Proposal of new Plan - Shri O.P. Jindal Employee Stock Ownership Plan (JSWIL) - 2026:
At this juncture, the Company proposes to introduce new plan which is designed to align with prevailing industry best practices and reinforces the Company’s ongoing commitment to fostering employee engagement and promoting long-term value creation. Accordingly, a new equity incentive plan titled ‘Shri O.P. Jindal Employee Stock Ownership Plan (JSWIL) - 2026’ (‘ OPJ ESOP Plan 2026 ’ or the ‘ Plan ’) is proposed to be implemented through the Trust established by the Company, which shall cover eligible employees of the Company and its present and future unlisted subsidiary company(ies).

Problem A: Convert the records, from the first line up to and including the line with "Wuhan: 23:12 -> 22:12", into a numbered list that leaves out blank lines.
The records have nothing to do with the ESOP plan proposal.

Supplied records:
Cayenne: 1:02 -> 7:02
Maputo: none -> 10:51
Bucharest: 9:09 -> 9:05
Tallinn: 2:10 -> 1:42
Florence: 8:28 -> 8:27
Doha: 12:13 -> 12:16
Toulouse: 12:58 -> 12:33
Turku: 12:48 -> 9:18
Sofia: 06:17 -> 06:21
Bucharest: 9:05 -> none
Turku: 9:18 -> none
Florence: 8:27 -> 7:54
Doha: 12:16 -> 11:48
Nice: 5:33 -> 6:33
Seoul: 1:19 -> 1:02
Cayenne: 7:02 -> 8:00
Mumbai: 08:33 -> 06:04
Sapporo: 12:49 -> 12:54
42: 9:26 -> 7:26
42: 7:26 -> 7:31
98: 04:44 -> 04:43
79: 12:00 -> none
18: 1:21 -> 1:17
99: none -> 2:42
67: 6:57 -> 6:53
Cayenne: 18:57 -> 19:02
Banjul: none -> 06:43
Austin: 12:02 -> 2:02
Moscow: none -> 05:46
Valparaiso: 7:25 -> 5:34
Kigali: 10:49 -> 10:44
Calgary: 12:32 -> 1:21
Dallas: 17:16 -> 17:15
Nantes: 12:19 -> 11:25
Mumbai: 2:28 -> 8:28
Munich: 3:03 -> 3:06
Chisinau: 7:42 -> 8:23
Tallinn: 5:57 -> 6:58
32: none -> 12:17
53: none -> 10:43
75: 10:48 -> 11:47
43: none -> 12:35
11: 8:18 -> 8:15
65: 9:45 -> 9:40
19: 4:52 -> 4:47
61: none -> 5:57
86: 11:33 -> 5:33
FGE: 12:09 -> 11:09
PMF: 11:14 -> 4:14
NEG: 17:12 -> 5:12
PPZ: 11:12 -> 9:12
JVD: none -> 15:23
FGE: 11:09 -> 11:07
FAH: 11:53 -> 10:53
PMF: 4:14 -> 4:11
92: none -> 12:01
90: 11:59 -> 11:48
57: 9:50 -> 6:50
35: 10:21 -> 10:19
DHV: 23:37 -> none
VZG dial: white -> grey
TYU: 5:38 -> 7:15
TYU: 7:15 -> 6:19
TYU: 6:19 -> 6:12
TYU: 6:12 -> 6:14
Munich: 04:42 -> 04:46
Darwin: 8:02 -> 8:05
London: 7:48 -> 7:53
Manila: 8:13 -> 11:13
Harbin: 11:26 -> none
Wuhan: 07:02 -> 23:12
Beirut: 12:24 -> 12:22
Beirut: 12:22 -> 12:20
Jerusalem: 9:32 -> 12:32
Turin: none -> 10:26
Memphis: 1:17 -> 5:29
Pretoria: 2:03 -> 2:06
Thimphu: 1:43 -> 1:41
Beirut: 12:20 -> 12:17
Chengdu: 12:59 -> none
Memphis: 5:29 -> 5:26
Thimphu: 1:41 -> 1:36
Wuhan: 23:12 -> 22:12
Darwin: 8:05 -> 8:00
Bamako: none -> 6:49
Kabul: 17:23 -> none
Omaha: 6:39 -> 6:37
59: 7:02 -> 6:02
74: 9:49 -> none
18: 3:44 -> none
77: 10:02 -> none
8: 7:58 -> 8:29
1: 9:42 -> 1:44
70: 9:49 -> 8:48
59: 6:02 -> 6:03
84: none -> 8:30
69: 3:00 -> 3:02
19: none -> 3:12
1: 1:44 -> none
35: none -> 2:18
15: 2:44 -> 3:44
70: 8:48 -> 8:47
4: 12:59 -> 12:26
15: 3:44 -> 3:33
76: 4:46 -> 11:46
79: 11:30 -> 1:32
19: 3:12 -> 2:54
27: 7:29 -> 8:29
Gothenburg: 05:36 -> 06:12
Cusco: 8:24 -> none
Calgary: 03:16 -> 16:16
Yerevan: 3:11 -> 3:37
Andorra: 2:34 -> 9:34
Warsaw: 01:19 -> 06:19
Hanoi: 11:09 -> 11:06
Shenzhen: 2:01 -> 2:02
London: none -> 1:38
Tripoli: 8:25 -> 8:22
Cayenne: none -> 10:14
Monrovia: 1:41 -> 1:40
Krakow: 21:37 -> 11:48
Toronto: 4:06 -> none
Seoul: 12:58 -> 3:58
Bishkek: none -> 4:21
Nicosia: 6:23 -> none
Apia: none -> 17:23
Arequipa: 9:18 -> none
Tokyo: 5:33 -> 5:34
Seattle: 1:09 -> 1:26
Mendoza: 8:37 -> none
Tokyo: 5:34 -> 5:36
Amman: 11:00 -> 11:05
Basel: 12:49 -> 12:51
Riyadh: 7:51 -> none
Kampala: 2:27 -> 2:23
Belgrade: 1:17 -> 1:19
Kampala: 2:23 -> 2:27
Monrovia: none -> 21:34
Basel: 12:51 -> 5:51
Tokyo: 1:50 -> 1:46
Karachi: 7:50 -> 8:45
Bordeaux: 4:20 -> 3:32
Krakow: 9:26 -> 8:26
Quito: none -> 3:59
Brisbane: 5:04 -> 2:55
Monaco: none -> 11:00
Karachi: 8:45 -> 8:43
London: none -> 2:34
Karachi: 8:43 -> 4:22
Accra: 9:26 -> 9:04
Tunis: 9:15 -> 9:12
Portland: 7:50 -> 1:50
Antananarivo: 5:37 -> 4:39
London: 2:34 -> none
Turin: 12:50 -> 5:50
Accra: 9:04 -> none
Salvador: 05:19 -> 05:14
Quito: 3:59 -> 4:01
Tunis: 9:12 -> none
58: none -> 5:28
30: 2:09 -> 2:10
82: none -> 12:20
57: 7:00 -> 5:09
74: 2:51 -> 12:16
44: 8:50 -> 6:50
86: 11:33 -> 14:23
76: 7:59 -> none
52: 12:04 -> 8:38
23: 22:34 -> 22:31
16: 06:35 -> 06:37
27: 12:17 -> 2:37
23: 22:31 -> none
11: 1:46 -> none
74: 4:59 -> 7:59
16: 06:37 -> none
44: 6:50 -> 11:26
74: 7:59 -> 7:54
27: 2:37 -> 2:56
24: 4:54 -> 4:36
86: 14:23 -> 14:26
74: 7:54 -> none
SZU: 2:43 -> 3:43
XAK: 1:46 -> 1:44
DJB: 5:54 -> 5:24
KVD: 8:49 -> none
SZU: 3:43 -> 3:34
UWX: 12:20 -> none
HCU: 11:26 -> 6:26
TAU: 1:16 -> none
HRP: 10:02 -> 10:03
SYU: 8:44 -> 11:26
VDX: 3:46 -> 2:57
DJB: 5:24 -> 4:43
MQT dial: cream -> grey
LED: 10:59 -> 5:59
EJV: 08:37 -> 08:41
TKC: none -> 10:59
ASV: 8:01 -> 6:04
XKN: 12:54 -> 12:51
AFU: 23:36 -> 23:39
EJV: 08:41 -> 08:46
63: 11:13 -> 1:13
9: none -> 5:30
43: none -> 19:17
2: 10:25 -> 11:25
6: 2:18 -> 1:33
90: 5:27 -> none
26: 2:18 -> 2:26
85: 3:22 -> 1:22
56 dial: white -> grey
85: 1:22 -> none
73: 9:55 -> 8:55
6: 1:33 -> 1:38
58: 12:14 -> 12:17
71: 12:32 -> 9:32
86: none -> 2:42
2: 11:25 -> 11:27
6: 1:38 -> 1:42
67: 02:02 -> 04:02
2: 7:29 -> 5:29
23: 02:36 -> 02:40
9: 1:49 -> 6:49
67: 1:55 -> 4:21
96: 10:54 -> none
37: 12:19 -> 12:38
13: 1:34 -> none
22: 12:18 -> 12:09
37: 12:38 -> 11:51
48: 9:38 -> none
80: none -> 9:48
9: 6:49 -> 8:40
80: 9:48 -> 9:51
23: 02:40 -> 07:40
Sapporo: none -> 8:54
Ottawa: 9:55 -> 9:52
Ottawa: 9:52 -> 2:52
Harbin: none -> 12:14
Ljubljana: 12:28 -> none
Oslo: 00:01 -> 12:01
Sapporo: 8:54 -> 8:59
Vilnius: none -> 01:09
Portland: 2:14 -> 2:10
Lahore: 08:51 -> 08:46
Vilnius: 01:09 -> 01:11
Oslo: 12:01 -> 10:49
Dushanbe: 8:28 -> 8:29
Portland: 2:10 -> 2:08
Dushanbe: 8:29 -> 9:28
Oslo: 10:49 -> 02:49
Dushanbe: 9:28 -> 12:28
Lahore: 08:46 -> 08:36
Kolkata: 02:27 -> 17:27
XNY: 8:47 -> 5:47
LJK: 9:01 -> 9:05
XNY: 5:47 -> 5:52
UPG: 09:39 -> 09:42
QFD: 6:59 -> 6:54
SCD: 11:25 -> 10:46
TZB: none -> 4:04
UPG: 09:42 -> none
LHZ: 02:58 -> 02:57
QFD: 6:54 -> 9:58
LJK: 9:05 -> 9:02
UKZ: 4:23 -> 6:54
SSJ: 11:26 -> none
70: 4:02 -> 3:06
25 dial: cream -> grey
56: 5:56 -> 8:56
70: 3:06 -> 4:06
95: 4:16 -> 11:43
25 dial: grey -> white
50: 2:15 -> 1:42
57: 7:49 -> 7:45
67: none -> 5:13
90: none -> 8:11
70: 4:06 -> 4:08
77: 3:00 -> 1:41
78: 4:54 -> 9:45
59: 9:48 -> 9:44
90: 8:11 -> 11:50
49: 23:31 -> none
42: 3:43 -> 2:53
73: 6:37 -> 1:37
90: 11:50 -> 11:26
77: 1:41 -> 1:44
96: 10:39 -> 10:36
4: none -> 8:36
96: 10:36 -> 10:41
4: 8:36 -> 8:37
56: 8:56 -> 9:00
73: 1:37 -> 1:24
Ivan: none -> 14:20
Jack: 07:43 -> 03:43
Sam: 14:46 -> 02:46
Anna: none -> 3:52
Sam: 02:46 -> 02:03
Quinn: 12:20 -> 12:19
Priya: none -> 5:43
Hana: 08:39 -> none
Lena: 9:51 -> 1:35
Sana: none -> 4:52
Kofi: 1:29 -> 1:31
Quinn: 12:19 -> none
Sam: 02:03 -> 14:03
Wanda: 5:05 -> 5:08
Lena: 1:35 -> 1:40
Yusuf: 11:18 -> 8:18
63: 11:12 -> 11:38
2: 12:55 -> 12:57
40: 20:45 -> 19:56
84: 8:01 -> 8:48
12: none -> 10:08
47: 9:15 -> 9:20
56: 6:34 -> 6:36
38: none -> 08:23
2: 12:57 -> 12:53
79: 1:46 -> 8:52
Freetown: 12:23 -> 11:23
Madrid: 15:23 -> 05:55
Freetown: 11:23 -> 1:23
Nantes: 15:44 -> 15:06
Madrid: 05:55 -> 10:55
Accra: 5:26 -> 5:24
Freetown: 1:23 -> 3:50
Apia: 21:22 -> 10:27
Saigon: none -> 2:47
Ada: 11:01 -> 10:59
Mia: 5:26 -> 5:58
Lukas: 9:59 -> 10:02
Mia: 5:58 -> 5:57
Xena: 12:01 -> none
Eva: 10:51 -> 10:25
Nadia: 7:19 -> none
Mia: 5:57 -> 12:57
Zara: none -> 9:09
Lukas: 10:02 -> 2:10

Problem B: Output the ESOP plan proposal from "Proposal of new" up to and including "unlisted subsidiary company(ies).", copying it word for word.

Correct answer A:
1. Cayenne: 1:02 -> 7:02
2. Maputo: none -> 10:51
3. Bucharest: 9:09 -> 9:05
4. Tallinn: 2:10 -> 1:42
5. Florence: 8:28 -> 8:27
6. Doha: 12:13 -> 12:16
7. Toulouse: 12:58 -> 12:33
8. Turku: 12:48 -> 9:18
9. Sofia: 06:17 -> 06:21
10. Bucharest: 9:05 -> none
11. Turku: 9:18 -> none
12. Florence: 8:27 -> 7:54
13. Doha: 12:16 -> 11:48
14. Nice: 5:33 -> 6:33
15. Seoul: 1:19 -> 1:02
16. Cayenne: 7:02 -> 8:00
17. Mumbai: 08:33 -> 06:04
18. Sapporo: 12:49 -> 12:54
19. 42: 9:26 -> 7:26
20. 42: 7:26 -> 7:31
21. 98: 04:44 -> 04:43
22. 79: 12:00 -> none
23. 18: 1:21 -> 1:17
24. 99: none -> 2:42
25. 67: 6:57 -> 6:53
26. Cayenne: 18:57 -> 19:02
27. Banjul: none -> 06:43
28. Austin: 12:02 -> 2:02
29. Moscow: none -> 05:46
30. Valparaiso: 7:25 -> 5:34
31. Kigali: 10:49 -> 10:44
32. Calgary: 12:32 -> 1:21
33. Dallas: 17:16 -> 17:15
34. Nantes: 12:19 -> 11:25
35. Mumbai: 2:28 -> 8:28
36. Munich: 3:03 -> 3:06
37. Chisinau: 7:42 -> 8:23
38. Tallinn: 5:57 -> 6:58
39. 32: none -> 12:17
40. 53: none -> 10:43
41. 75: 10:48 -> 11:47
42. 43: none -> 12:35
43. 11: 8:18 -> 8:15
44. 65: 9:45 -> 9:40
45. 19: 4:52 -> 4:47
46. 61: none -> 5:57
47. 86: 11:33 -> 5:33
48. FGE: 12:09 -> 11:09
49. PMF: 11:14 -> 4:14
50. NEG: 17:12 -> 5:12
51. PPZ: 11:12 -> 9:12
52. JVD: none -> 15:23
53. FGE: 11:09 -> 11:07
54. FAH: 11:53 -> 10:53
55. PMF: 4:14 -> 4:11
56. 92: none -> 12:01
57. 90: 11:59 -> 11:48
58. 57: 9:50 -> 6:50
59. 35: 10:21 -> 10:19
60. DHV: 23:37 -> none
61. VZG dial: white -> grey
62. TYU: 5:38 -> 7:15
63. TYU: 7:15 -> 6:19
64. TYU: 6:19 -> 6:12
65. TYU: 6:12 -> 6:14
66. Munich: 04:42 -> 04:46
67. Darwin: 8:02 -> 8:05
68. London: 7:48 -> 7:53
69. Manila: 8:13 -> 11:13
70. Harbin: 11:26 -> none
71. Wuhan: 07:02 -> 23:12
72. Beirut: 12:24 -> 12:22
73. Beirut: 12:22 -> 12:20
74. Jerusalem: 9:32 -> 12:32
75. Turin: none -> 10:26
76. Memphis: 1:17 -> 5:29
77. Pretoria: 2:03 -> 2:06
78. Thimphu: 1:43 -> 1:41
79. Beirut: 12:20 -> 12:17
80. Chengdu: 12:59 -> none
81. Memphis: 5:29 -> 5:26
82. Thimphu: 1:41 -> 1:36
83. Wuhan: 23:12 -> 22:12

Correct answer B:
Proposal of new Plan - Shri O.P. Jindal Employee Stock Ownership Plan (JSWIL) - 2026:
At this juncture, the Company proposes to introduce new plan which is designed to align with prevailing industry best practices and reinforces the Company’s ongoing commitment to fostering employee engagement and promoting long-term value creation. Accordingly, a new equity incentive plan titled ‘Shri O.P. Jindal Employee Stock Ownership Plan (JSWIL) - 2026’ (‘ OPJ ESOP Plan 2026 ’ or the ‘ Plan ’) is proposed to be implemented through the Trust established by the Company, which shall cover eligible employees of the Company and its present and future unlisted subsidiary company(ies).